Last October, President Xi Jinping of China stunned the world with his pledge in a speech before the United Nations to make China “carbon neutral” by 2060. China has become the center of the global economy, accounting for about half the global consumption of steel, copper, aluminum, and cement, and requiring tremendous energy mostly from coal. China’s leaders have now begun planning to reduce the share of polluting coal in its energy mix for its industries – from 58 percent in 2019 to less than 50 percent by 2025 – with the ultimate goal of 0 percent by 2060.
A week after President Xi’s pledge at the UN, Japan Prime Minister Yoshihide Suga said Japan too will become a carbon-neutral society by 2050.
Key to all these announced efforts to achieve carbon neutrality will be the development of new solar cells, carbon recycling, and digitalizing society.

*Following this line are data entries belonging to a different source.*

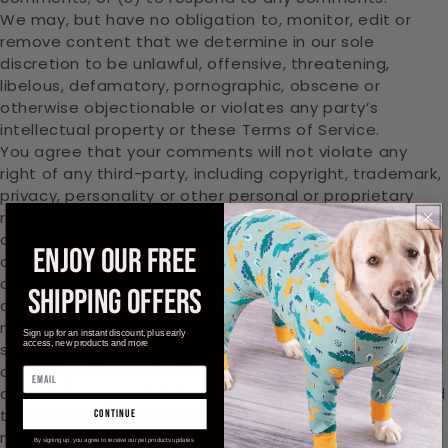
We may, but have no obligation to, monitor, edit or
remove content that we determine in our sole
discretion to be unlawful, offensive, threatening,
libelous, defamatory, pornographic, obscene or
otherwise objectionable or violates any party’s
intellectual property or these Terms of Service.
You agree that your comments will not violate any
right of any third-party, including copyright, trademark,
privacy, personality or other personal or proprietary
right. You further agree that your comments will not
contain libelous or otherwise unlawful, abusive or
ENJOY OUR FREE
obscene material, or contain any computer virus or
other malware that could in any way affect the
SHIPPING OFFERS
operation of the Service or any related website. You
may not use a false e‑mail address, pretend to be
Sign up for an instant discount, plus early
access, new products and more
someone other than yourself, or otherwise mislead us
or third-parties as to the origin of any comments. You
are solely responsible for any comments you make and
their accuracy. We take no responsibility and assume
continue
no liability for any comments posted by you or any
By signing up, you agree to receive our pet products updates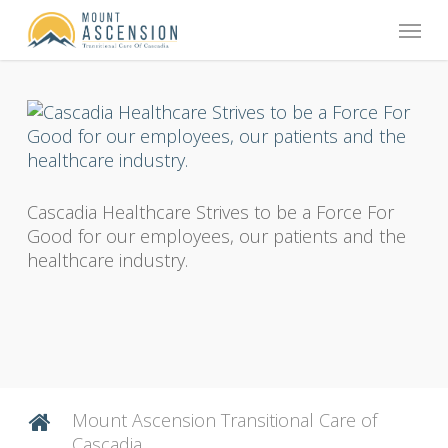
Skip
Menu
to
main
content
Cascadia Healthcare Strives to be a Force For
Good for our employees, our patients and the
healthcare industry.
Mount Ascension Transitional Care of
Cascadia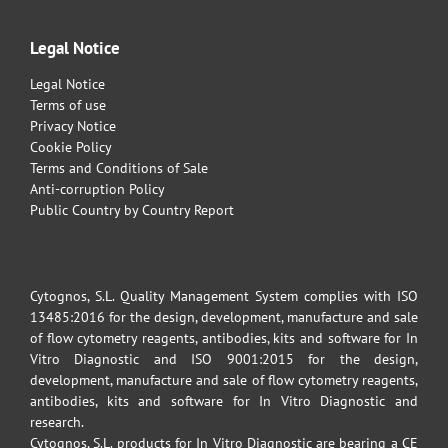
Legal Notice
Legal Notice
Terms of use
Privacy Notice
Cookie Policy
Terms and Conditions of Sale
Anti-corruption Policy
Public Country by Country Report
Cytognos, S.L. Quality Management System complies with ISO
13485:2016 for the design, development, manufacture and sale
of flow cytometry reagents, antibodies, kits and software for In
Vitro Diagnostic and ISO 9001:2015 for the design,
development, manufacture and sale of flow cytometry reagents,
antibodies, kits and software for In Vitro Diagnostic and
research.
Cytognos, S.L. products for In Vitro Diagnostic are bearing a CE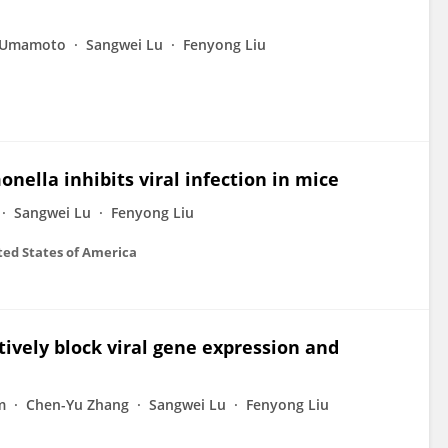
 Umamoto
Sangwei Lu
Fenyong Liu
nella inhibits viral infection in mice
Sangwei Lu
Fenyong Liu
ted States of America
ively block viral gene expression and
m
Chen-Yu Zhang
Sangwei Lu
Fenyong Liu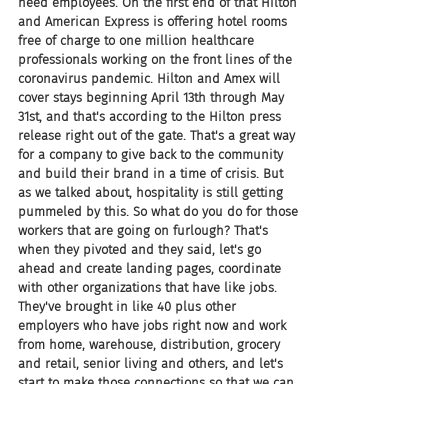
need employees. On the first end of that Hilton 
and American Express is offering hotel rooms 
free of charge to one million healthcare 
professionals working on the front lines of the 
coronavirus pandemic. Hilton and Amex will 
cover stays beginning April 13th through May 
31st, and that's according to the Hilton press 
release right out of the gate. That's a great way 
for a company to give back to the community 
and build their brand in a time of crisis. But 
as we talked about, hospitality is still getting 
pummeled by this. So what do you do for those 
workers that are going on furlough? That's 
when they pivoted and they said, let's go 
ahead and create landing pages, coordinate 
with other organizations that have like jobs. 
They've brought in like 40 plus other 
employers who have jobs right now and work 
from home, warehouse, distribution, grocery 
and retail, senior living and others, and let's 
start to make those connections so that we can 
hopefully get our workers, our employees, our 
people that we care for, through this rough 
patch.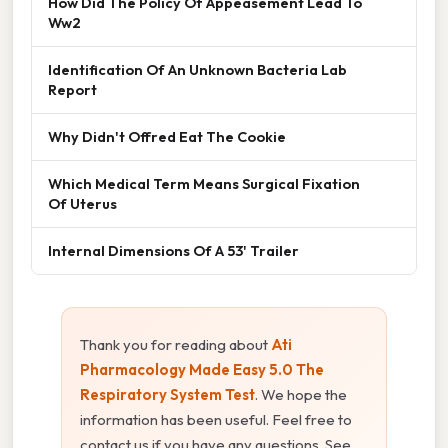
How Did The Policy Of Appeasement Lead To
Ww2
Identification Of An Unknown Bacteria Lab
Report
Why Didn't Offred Eat The Cookie
Which Medical Term Means Surgical Fixation
Of Uterus
Internal Dimensions Of A 53' Trailer
Thank you for reading about
Ati
Pharmacology Made Easy 5.0 The
Respiratory System Test
. We hope the
information has been useful. Feel free to
contact us if you have any questions. See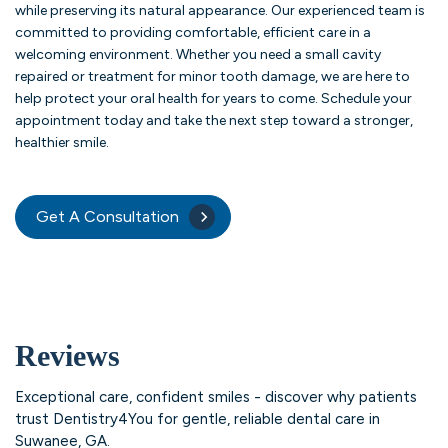
while preserving its natural appearance. Our experienced team is
committed to providing comfortable, efficient care in a
welcoming environment. Whether you need a small cavity
repaired or treatment for minor tooth damage, we are here to
help protect your oral health for years to come. Schedule your
appointment today and take the next step toward a stronger,
healthier smile.
Get A Consultation
Reviews
Exceptional care, confident smiles - discover why patients
trust Dentistry4You for gentle, reliable dental care in
Suwanee, GA.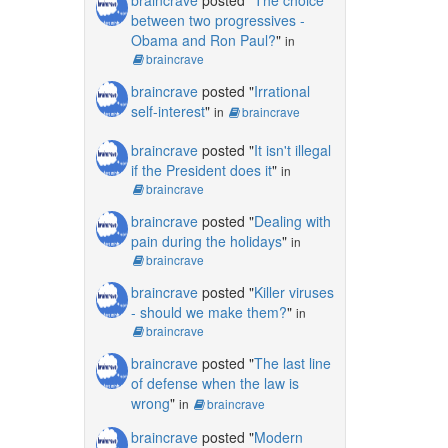
between two progressives -
Obama and Ron Paul?
"
in
braincrave
braincrave
posted "
Irrational
self-interest
"
in
braincrave
braincrave
posted "
It isn't illegal
if the President does it
"
in
braincrave
braincrave
posted "
Dealing with
pain during the holidays
"
in
braincrave
braincrave
posted "
Killer viruses
- should we make them?
"
in
braincrave
braincrave
posted "
The last line
of defense when the law is
wrong
"
in
braincrave
braincrave
posted "
Modern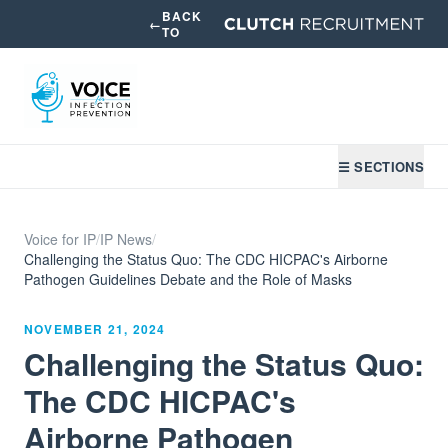
BACK
←
TO
☰ SECTIONS
Voice for IP
/
IP News
/
Challenging the Status Quo: The CDC HICPAC's Airborne
Pathogen Guidelines Debate and the Role of Masks
NOVEMBER 21, 2024
Challenging the Status Quo:
The CDC HICPAC's
Airborne Pathogen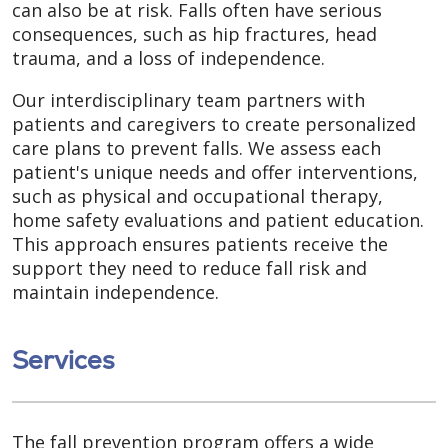
can also be at risk. Falls often have serious
consequences, such as hip fractures, head
trauma, and a loss of independence.
Our interdisciplinary team partners with
patients and caregivers to create personalized
care plans to prevent falls. We assess each
patient's unique needs and offer interventions,
such as physical and occupational therapy,
home safety evaluations and patient education.
This approach ensures patients receive the
support they need to reduce fall risk and
maintain independence.
Services
The fall prevention program offers a wide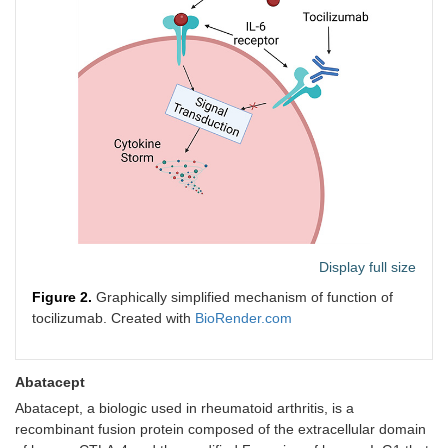
Display full size
Figure 2.
Graphically simplified mechanism of function of
tocilizumab. Created with
BioRender.com
Abatacept
Abatacept, a biologic used in rheumatoid arthritis, is a
recombinant fusion protein composed of the extracellular domain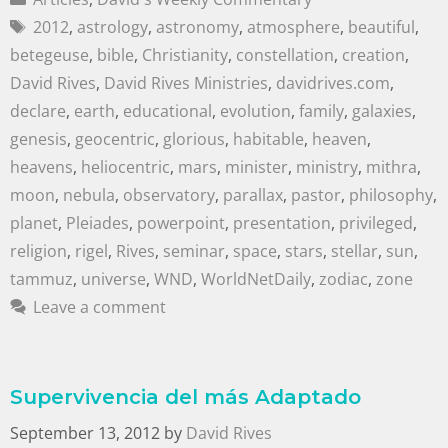
2012
,
astrology
,
astronomy
,
atmosphere
,
beautiful
,
betegeuse
,
bible
,
Christianity
,
constellation
,
creation
,
David Rives
,
David Rives Ministries
,
davidrives.com
,
declare
,
earth
,
educational
,
evolution
,
family
,
galaxies
,
genesis
,
geocentric
,
glorious
,
habitable
,
heaven
,
heavens
,
heliocentric
,
mars
,
minister
,
ministry
,
mithra
,
moon
,
nebula
,
observatory
,
parallax
,
pastor
,
philosophy
,
planet
,
Pleiades
,
powerpoint
,
presentation
,
privileged
,
religion
,
rigel
,
Rives
,
seminar
,
space
,
stars
,
stellar
,
sun
,
tammuz
,
universe
,
WND
,
WorldNetDaily
,
zodiac
,
zone
Leave a comment
Supervivencia del más Adaptado
September 13, 2012
by
David Rives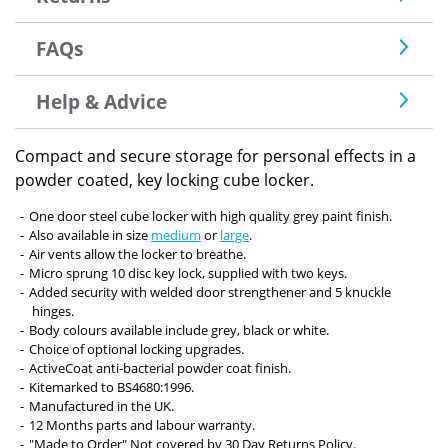
FAQs
Help & Advice
Compact and secure storage for personal effects in a
powder coated, key locking cube locker.
One door steel cube locker with high quality grey paint finish.
Also available in size
medium
or
large
.
Air vents allow the locker to breathe.
Micro sprung 10 disc key lock, supplied with two keys.
Added security with welded door strengthener and 5 knuckle
hinges.
Body colours available include grey, black or white.
Choice of optional locking upgrades.
ActiveCoat anti-bacterial powder coat finish.
Kitemarked to BS4680:1996.
Manufactured in the UK.
12 Months parts and labour warranty.
"Made to Order" Not covered by 30 Day Returns Policy.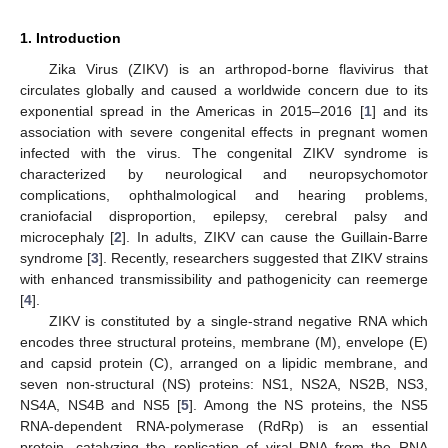
1. Introduction
Zika Virus (ZIKV) is an arthropod-borne flavivirus that
circulates globally and caused a worldwide concern due to its
exponential spread in the Americas in 2015–2016 [
1
] and its
association with severe congenital effects in pregnant women
infected with the virus. The congenital ZIKV syndrome is
characterized by neurological and neuropsychomotor
complications, ophthalmological and hearing problems,
craniofacial disproportion, epilepsy, cerebral palsy and
microcephaly [
2
]. In adults, ZIKV can cause the Guillain-Barre
syndrome [
3
]. Recently, researchers suggested that ZIKV strains
with enhanced transmissibility and pathogenicity can reemerge
[
4
].
ZIKV is constituted by a single-strand negative RNA which
encodes three structural proteins, membrane (M), envelope (E)
and capsid protein (C), arranged on a lipidic membrane, and
seven non-structural (NS) proteins: NS1, NS2A, NS2B, NS3,
NS4A, NS4B and NS5 [
5
]. Among the NS proteins, the NS5
RNA-dependent RNA-polymerase (RdRp) is an essential
protein, catalyzing the replication of viral RNA from the RNA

Now that the United States has a new president in Joseph Biden, it should soon be announcing its own plans to cut down on its carbon pollution by its industries and millions of cars.
In comparison with the carbon pollution by these highly industrialized nations, the Philippines has but a minor role in the total effort. But all efforts are important. We thus welcome the Electric Vehicle Association of the Philippines’ call on the government to support the nation’s young electric vehicle sector.
As a Third World country, our state of economic development is well below that of Europe, China, and Japan, but in our plans for development, we should start considering measures that will gradually wean us from our dependence on industries that now pollute our cities, our skies, and our lives.